» Problem to work on: When the string "ankle" is part of a line in the data below, report the whole line.

==== Working data

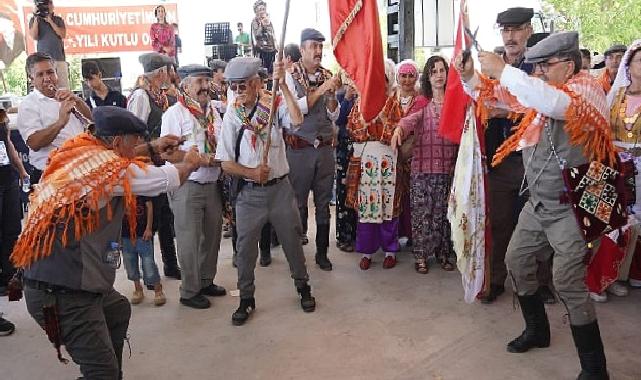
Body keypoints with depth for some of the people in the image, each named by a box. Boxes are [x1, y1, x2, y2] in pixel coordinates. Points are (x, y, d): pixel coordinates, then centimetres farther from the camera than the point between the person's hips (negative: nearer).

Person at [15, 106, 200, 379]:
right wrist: (190, 163, 12)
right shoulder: (111, 167, -19)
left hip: (61, 275, 10)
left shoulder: (82, 150, 3)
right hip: (63, 293, -10)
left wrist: (152, 148, 26)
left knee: (118, 310, 31)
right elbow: (169, 179, -8)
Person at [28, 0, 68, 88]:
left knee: (64, 87, -4)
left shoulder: (59, 20, 15)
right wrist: (36, 18, -4)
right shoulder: (34, 20, 11)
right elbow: (34, 36, -2)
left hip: (60, 58, 2)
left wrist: (50, 21, -4)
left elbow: (63, 35, 1)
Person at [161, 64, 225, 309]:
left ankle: (206, 281, 32)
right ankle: (189, 292, 16)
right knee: (189, 240, 2)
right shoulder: (175, 113, -9)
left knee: (212, 236, 15)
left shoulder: (212, 111, 12)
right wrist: (202, 159, -18)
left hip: (212, 185, 7)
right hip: (187, 187, -7)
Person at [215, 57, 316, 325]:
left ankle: (303, 287, 35)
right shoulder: (232, 116, -4)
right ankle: (246, 299, 26)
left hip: (280, 187, 0)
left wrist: (283, 85, -27)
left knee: (292, 240, 13)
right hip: (249, 191, 1)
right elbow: (226, 163, -4)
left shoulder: (275, 104, -6)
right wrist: (251, 173, -20)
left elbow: (297, 120, -28)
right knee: (246, 247, 7)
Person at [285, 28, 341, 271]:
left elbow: (333, 116, 6)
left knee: (324, 203, 11)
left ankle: (322, 252, 24)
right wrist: (320, 90, -19)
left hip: (325, 148, 4)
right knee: (298, 202, 7)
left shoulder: (328, 76, 6)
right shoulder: (291, 76, -4)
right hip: (300, 149, -4)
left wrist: (332, 94, -11)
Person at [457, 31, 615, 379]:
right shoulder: (538, 90, 6)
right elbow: (495, 94, 12)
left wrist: (501, 70, -33)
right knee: (516, 260, 14)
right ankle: (537, 330, 35)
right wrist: (470, 75, -7)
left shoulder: (587, 89, -16)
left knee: (568, 284, -9)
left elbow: (554, 103, -38)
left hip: (571, 208, -8)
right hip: (538, 203, 8)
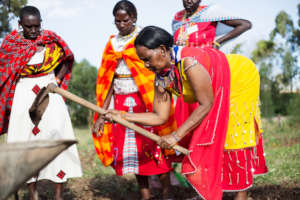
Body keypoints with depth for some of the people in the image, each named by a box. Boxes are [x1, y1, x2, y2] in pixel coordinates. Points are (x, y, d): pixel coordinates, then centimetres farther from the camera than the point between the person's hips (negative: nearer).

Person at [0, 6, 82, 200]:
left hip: (48, 91, 0)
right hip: (24, 94, 1)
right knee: (25, 135, 0)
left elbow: (67, 59, 13)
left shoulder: (51, 40, -1)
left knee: (56, 131, -11)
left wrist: (57, 80, 1)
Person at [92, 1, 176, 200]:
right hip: (120, 103, 5)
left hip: (145, 101, -5)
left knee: (153, 145, -7)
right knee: (131, 148, 4)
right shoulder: (112, 43, 12)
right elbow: (109, 80, 11)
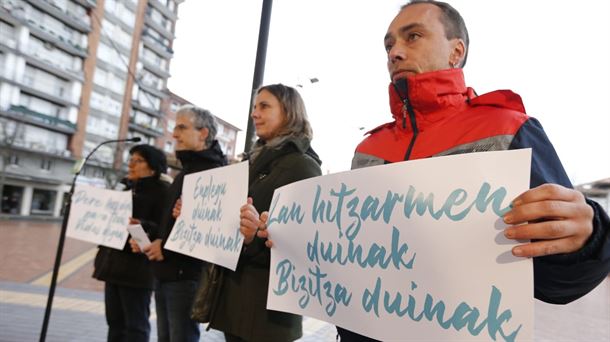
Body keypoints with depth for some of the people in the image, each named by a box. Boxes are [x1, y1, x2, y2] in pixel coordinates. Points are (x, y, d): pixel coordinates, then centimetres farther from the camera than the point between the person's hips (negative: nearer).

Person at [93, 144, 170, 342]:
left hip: (137, 269, -8)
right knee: (115, 322, 14)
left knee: (135, 326, -1)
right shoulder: (127, 190, 19)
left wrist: (141, 226, -32)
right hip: (114, 265, 8)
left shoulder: (162, 191, -7)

========

» Solution:
left ankle: (206, 281, 32)
right ankle: (189, 292, 16)
left ankle: (303, 287, 35)
right ankle: (246, 299, 26)
left ankle: (322, 252, 24)
right ankle: (537, 330, 35)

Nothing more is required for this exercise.